In the Stanford camp, conflicting emotions seemed unavoidable. Superstar Simone Manuel was trying to make the team after shockingly missing in the 100 free. Everyone wanted to see Simone do it, but if she and another current non-roster swimmer finished 1–2, it would knock out Brooke, Manuel’s teammate.
Brooke sat with her Stanford teammates but kept her eyes off the pool. Mercifully, it’s a short race, 24 seconds and change. When Weitzeil got a good start and rolled to a short lead, everything looked good. When Manuel surged alongside her, that was O.K. as long as she didn’t have company from outside lanes. When the two came to the wall in unison—Manuel first by a hundredth over Weitzeil—the result was perfect. Two Stanford swimmers made the team in one flourish. (Thank you, Abbey Weitzeil, for doing your part.)

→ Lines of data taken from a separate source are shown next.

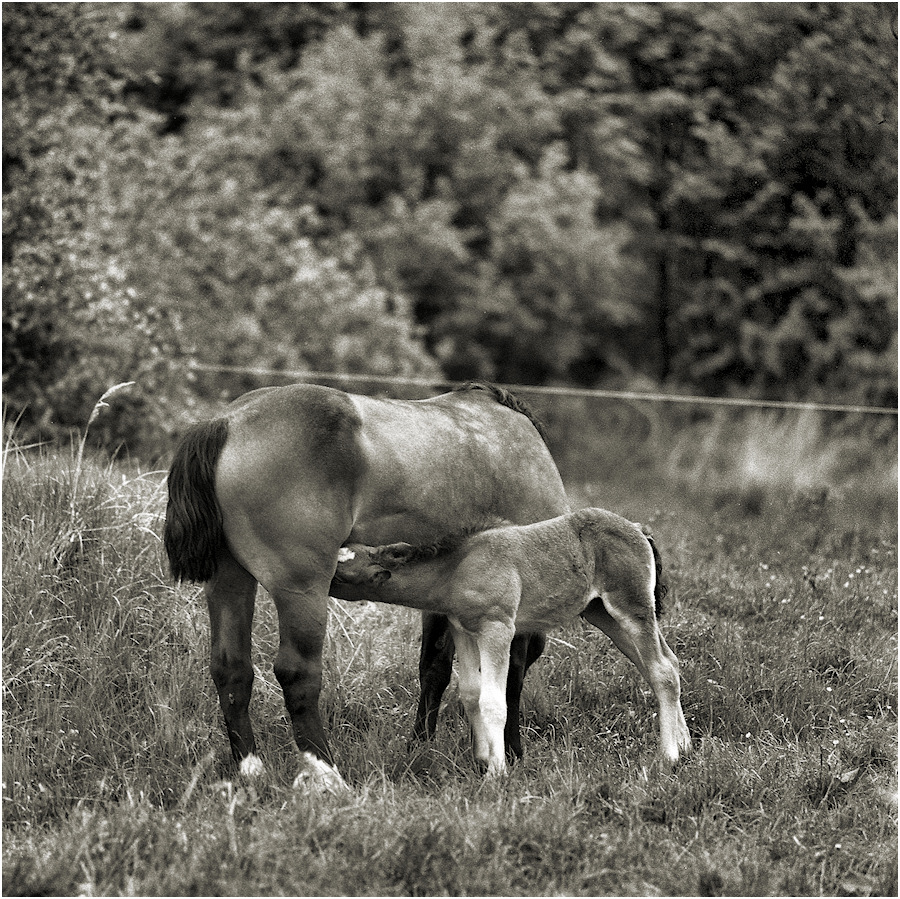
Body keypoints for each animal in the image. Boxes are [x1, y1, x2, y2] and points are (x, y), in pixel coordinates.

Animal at [165, 384, 568, 792]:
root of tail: (227, 423)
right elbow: (511, 677)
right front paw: (510, 752)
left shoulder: (444, 598)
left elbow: (434, 669)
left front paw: (421, 749)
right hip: (301, 592)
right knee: (297, 674)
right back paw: (327, 773)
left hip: (229, 584)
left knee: (231, 669)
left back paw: (251, 770)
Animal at [334, 510, 692, 776]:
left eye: (341, 573)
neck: (457, 568)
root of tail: (638, 529)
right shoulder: (463, 629)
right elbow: (471, 693)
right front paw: (482, 759)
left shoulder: (497, 629)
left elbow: (494, 701)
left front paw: (497, 772)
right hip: (602, 613)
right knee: (665, 664)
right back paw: (685, 745)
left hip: (631, 608)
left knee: (661, 670)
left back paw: (669, 757)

We were going crazy in the stands. Brooke was being mobbed by her teammates. She got a long hug from Meehan, then joined the rest of the Stanford contingent in embracing Manuel.
It was done. A lifetime in the making, a year from hell, an exhilarating few days, an excruciating final wait. And then a sweet moment behind the scenes with her very proud father. Reticent no more, joyful only.
At the end of the night, the last members of the team were announced. She was handed a microphone and looked into a camera that beamed her smiling face onto the big screen in the arena, whereupon she said eight great words: “I’m Brooke Forde, and I’m a Tokyo Olympian.”